Problem to solve | Copy the rows from the beginning through the line containing "1: (172, 66)", substituting "shown" for every "visible" and leaving everything else unchanged.

Provided information |
■ ■ ■ ■

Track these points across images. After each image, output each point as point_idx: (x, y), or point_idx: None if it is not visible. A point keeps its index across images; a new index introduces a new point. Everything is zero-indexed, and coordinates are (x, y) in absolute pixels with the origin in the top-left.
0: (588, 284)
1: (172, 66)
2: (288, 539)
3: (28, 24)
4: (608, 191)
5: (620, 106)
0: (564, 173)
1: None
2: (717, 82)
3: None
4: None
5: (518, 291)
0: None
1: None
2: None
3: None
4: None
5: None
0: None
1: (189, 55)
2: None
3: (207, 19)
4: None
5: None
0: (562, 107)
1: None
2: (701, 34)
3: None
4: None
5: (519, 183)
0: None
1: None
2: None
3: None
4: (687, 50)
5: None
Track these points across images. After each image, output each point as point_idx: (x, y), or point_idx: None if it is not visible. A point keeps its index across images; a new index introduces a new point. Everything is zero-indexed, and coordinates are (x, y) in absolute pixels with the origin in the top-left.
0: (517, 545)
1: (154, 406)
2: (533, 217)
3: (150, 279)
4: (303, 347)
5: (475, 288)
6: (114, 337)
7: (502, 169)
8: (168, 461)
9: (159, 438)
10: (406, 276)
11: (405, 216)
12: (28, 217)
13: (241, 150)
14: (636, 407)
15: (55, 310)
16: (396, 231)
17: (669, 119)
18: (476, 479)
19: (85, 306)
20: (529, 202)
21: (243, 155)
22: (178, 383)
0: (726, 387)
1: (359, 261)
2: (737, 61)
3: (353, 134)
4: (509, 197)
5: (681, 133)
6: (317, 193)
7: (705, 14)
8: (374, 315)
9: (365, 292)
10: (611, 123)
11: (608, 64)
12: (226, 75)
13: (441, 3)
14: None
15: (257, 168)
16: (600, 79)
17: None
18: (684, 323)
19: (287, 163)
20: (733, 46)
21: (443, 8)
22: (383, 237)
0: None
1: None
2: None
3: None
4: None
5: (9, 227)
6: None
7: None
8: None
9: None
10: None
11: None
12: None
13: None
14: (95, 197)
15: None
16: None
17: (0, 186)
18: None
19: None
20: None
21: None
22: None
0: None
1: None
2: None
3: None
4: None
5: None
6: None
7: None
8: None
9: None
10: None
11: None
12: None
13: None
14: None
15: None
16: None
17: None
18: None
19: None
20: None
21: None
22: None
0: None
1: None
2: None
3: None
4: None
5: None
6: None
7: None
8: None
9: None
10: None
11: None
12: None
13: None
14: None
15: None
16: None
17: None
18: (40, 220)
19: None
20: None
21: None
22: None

■ ■ ■ ■

Written response |
Track these points across images. After each image, output each point as point_idx: (x, y), or point_idx: None if it is not shown. A point keeps its index across images; a new index introduces a new point. Everything is zero-indexed, and coordinates are (x, y) in absolute pixels with the origin in the top-left.
0: (588, 284)
1: (172, 66)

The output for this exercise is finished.